Source records
•••••

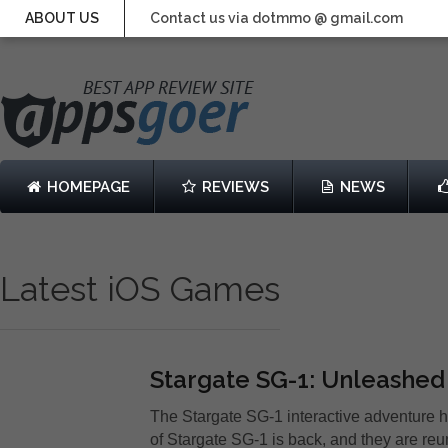
ABOUT US
Contact us via dotmmo @ gmail.com
HOMEPAGE
REVIEWS
NEWS
Latest iOS Games
Stargate SG-1: Unleashed
The Stargate SG-1 interactive adventure ha
of Stargate SG-1 is back, and they are reu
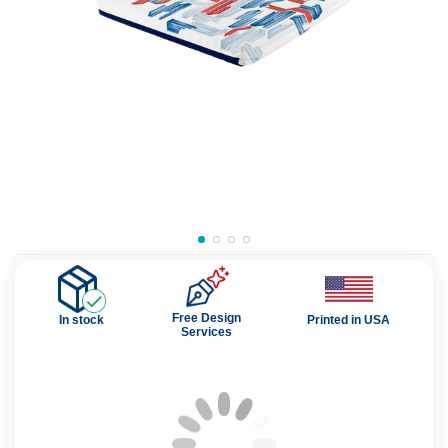
Free Design
In stock
Printed in USA
Services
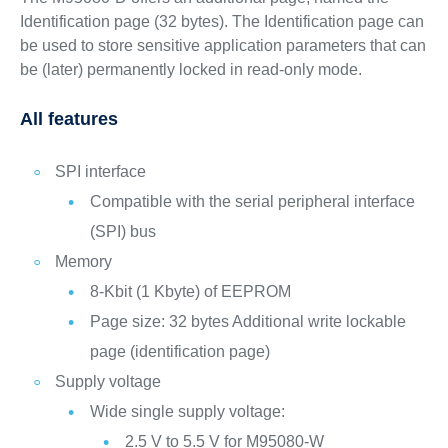
Identification page (32 bytes). The Identification page can
be used to store sensitive application parameters that can
be (later) permanently locked in read-only mode.
All features
SPI interface
Compatible with the serial peripheral interface
(SPI) bus
Memory
8-Kbit (1 Kbyte) of EEPROM
Page size: 32 bytes Additional write lockable
page (identification page)
Supply voltage
Wide single supply voltage:
2.5 V to 5.5 V for M95080-W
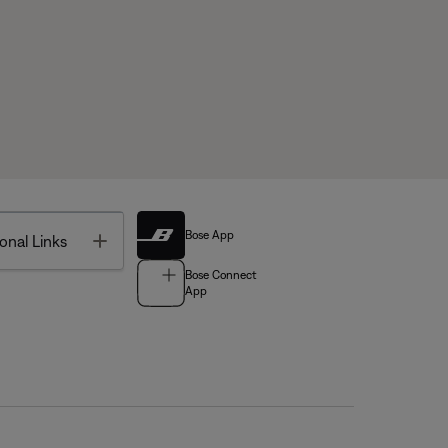
Bose App
Toggle
onal Links
Bose Connect
App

•••••

Exercise details
Give back the whole listing exactly, without pictures.

Task output
ABOUT US
Contact us via dotmmo @ gmail.com
HOMEPAGE
REVIEWS
NEWS
Latest iOS Games
Stargate SG-1: Unleashed
The Stargate SG-1 interactive adventure ha
of Stargate SG-1 is back, and they are reu
Free Design
In stock
Printed in USA
Services
Identification page (32 bytes). The Identification page can
be used to store sensitive application parameters that can
be (later) permanently locked in read-only mode.
All features
SPI interface
Compatible with the serial peripheral interface
(SPI) bus
Memory
8-Kbit (1 Kbyte) of EEPROM
Page size: 32 bytes Additional write lockable
page (identification page)
Supply voltage
Wide single supply voltage:
2.5 V to 5.5 V for M95080-W
Bose App
Toggle
onal Links
Bose Connect
App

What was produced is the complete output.